REQUIREMENT » Can you repeat, word for word, the stretch of the rows below from the line containing "Why Choose Our Website" through the line containing "websites, e-commerce solutions, and web", including both of those lines?

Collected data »

++++++++

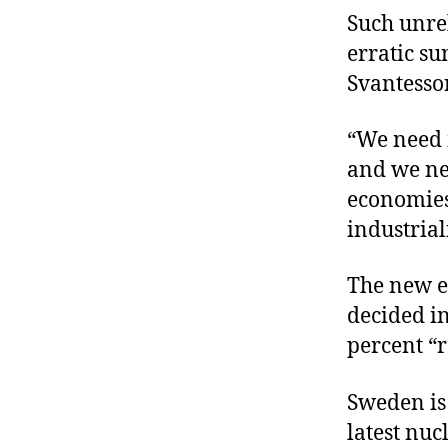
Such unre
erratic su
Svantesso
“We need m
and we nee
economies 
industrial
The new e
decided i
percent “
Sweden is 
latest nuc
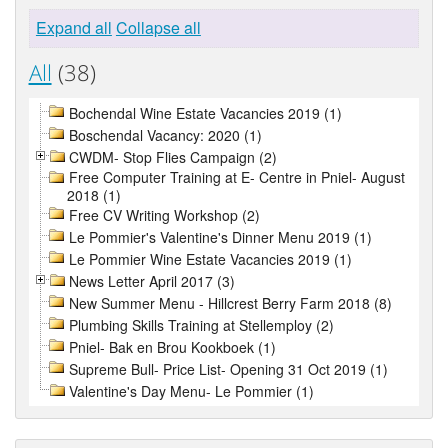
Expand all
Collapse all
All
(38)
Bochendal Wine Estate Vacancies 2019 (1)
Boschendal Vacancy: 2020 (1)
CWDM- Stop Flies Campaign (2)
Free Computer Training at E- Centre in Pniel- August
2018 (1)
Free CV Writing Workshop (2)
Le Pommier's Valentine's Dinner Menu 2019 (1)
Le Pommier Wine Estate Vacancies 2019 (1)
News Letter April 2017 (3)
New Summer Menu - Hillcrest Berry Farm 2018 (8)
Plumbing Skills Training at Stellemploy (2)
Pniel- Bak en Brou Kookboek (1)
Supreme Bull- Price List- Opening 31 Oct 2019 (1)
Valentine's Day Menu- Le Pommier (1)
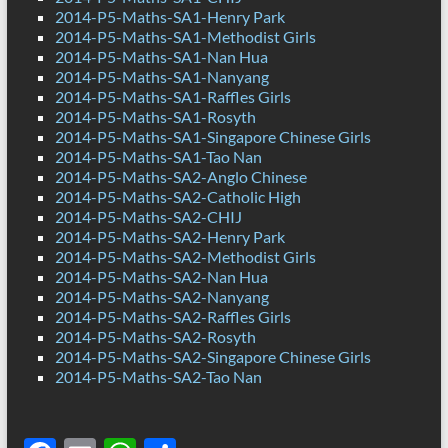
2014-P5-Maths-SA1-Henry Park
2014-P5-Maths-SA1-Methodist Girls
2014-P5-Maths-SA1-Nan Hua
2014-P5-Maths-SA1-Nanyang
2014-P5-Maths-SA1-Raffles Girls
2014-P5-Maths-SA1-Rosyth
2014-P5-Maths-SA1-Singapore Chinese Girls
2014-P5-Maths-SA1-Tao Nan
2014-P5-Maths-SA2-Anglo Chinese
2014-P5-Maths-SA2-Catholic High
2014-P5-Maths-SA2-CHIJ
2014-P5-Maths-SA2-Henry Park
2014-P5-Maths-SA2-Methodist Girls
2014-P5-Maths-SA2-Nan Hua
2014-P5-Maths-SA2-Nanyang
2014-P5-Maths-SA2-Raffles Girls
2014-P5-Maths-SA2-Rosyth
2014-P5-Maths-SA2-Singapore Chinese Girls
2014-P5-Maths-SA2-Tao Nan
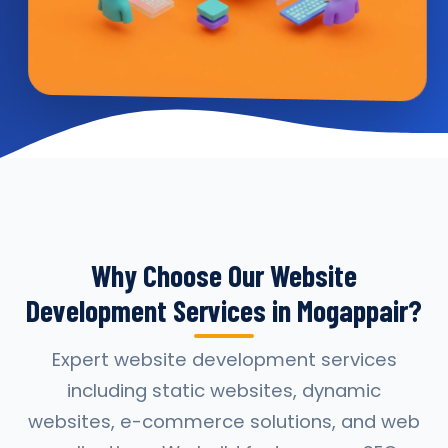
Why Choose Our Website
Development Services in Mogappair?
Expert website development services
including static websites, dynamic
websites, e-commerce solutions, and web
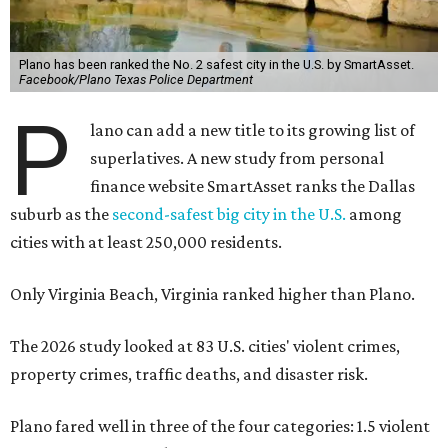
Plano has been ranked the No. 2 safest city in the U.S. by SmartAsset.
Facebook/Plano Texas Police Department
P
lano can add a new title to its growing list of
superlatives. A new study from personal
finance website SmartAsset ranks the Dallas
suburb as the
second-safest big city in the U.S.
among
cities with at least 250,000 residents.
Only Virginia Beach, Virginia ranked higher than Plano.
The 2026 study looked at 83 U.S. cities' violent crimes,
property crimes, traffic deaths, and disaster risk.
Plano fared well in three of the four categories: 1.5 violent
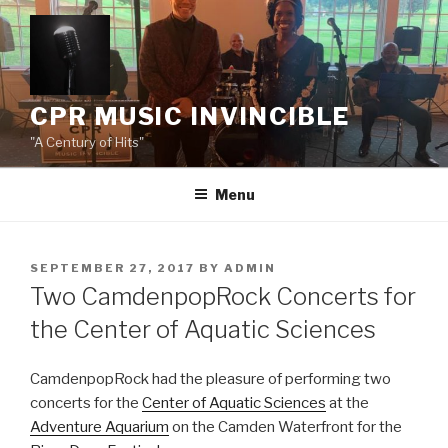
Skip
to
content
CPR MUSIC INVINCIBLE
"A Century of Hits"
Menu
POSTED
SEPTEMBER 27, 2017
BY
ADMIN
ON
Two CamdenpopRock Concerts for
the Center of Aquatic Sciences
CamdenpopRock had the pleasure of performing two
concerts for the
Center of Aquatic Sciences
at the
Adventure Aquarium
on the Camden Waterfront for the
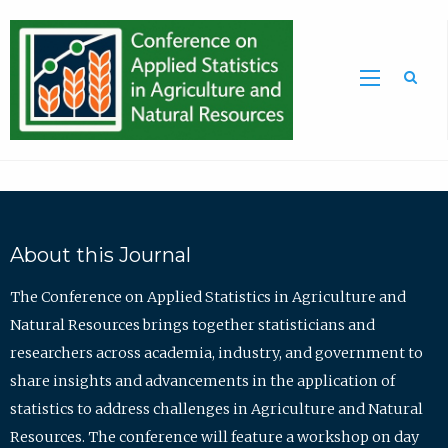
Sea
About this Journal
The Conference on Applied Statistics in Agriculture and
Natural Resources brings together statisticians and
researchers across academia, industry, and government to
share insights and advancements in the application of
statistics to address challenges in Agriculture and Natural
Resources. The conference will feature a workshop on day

++++++++

EXERCISE ANSWER »
Why Choose Our Website
Development Services in Mogappair?
Expert website development services
including static websites, dynamic
websites, e-commerce solutions, and web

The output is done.